The New Republic's review of The Golden Threshold highlighted lack of orientalism despite Nadiu being a Hindu woman. M.K. Naik elaborated upon the inadequate representation of the orient and Naidu's language hybridity as an Indian and English writer.

Naidu's poetic voice was influenced by her colonialism, racism, and the critical reading of her work as related to her feminism. In 1986 Naidu's writing was noticed by Edumund Gossse, who constructed a program that orientalized and influenced Naidu's technical writing skills to make them more appealing to English critics.

The Golden Threshold illustrates Naidu's work as a nationalist in poems such as; “Eastern Dancers” and “Nightfall in the City of Hyderabad”, that exemplify the orient through Naidu's interpretation and commemorate Indian tradition, as Naidu was influenced by folk traditions.
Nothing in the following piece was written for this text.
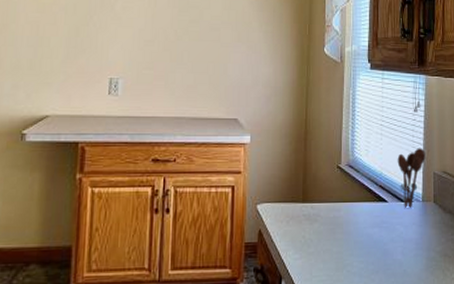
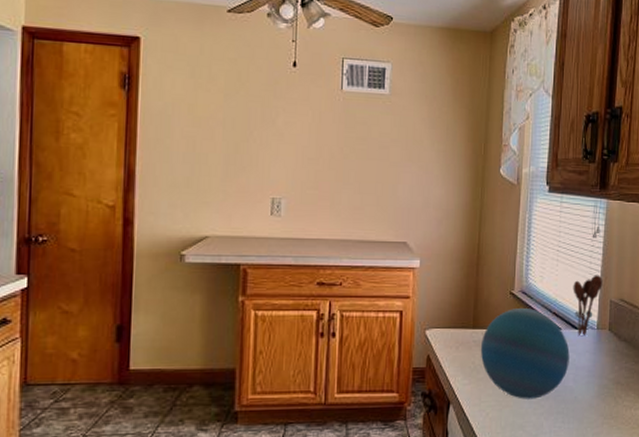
decorative orb: none [310,182,397,273] -> present [480,308,570,399]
The poem “To India” nuances nationalism and patriotism, though the hybridity of her language as a poet. While the Decadence of Naidu's work is related to her collaboration with Symons and his acquaintances.

In 1915, Bombay, Naidu supported home rule at the Indian National Congress, encouraging unity to India's diverse populations contenting for self-government, and Indian unity. Naidu's work after the publishing of The Golden Threshold indicates more clearly her political action and advocacy for India's unity.

Critics analyze Naidu through her limitations in her stance as a feminist, within the political context.

== Naidu as a translingual subject ==
The fact that The Golden Threshold is written in English is an example of how Naidu uses the language to challenge Western colonial ideology rather than as a tool of assimilation. According to Dr. Ana Parejo Vadillo, Naidu was "conscious of the fact that the English language was a colonial instrument". Early in her literary career, she had translated Persian poetry for English-speaking readers and published poetry with Persian titles in English magazines. She took inspiration from decadent women poets such as Nur-Jahan and Zeb-Un-Nissa while writing poems to be included in The Golden Threshold. Poems in the collection such as “The Song of Princess Zeb-Un-Nissa In Praise Of Her Own Beauty” exemplify both Naidu's inspiration from these poets and her refusal to reinvent herself as an Orientalist subject for English audiences. In Vadillo's reading of “The Song of Princess Zeb-Un-Nissa,” Naidu refuses to lift her veil to the suitor as a representation of how Naidu likewise refuses to unveil herself to the audience who "want[s] to recognize her as an authentic Indian (and not an English) poet". Additionally, Padillo argues that the English title of the collection itself is a symbol, representing a translingual imagining of the world as it evokes a borderless liminal space. By doing so, Naidu is able to affirm Decadence as an Indian literary movement.

== The Golden Threshold and Naidu’s work as an Indian nationalist and politician ==
Evaluations of The Golden Threshold fail to recognize Naidu's request to not untangle her poetry and politics, her stance in the public and private sector, and her work as a cosmopolitan and nationalists. The circulation of her poems and herself as a writer were aimed to address and challenge the separation of her spheres as she intended to use her poetry to intentionally blur the boundaries between political rhetoric and lyric poetry.